**Work to complete**
Copy out every line of the records below word for word, keeping the original order and line breaks.

━━━━━━━━━━━━━━━━

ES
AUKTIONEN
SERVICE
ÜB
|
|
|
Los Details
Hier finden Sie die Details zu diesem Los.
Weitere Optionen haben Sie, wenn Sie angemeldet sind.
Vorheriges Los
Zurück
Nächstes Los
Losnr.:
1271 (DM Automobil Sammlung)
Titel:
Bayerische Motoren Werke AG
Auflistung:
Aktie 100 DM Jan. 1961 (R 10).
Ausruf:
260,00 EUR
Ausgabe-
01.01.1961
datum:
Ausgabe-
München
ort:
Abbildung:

━━━━━━━━━━━━━━━━

**Answer below**
ES
AUKTIONEN
SERVICE
ÜB
|
|
|
Los Details
Hier finden Sie die Details zu diesem Los.
Weitere Optionen haben Sie, wenn Sie angemeldet sind.
Vorheriges Los
Zurück
Nächstes Los
Losnr.:
1271 (DM Automobil Sammlung)
Titel:
Bayerische Motoren Werke AG
Auflistung:
Aktie 100 DM Jan. 1961 (R 10).
Ausruf:
260,00 EUR
Ausgabe-
01.01.1961
datum:
Ausgabe-
München
ort:
Abbildung:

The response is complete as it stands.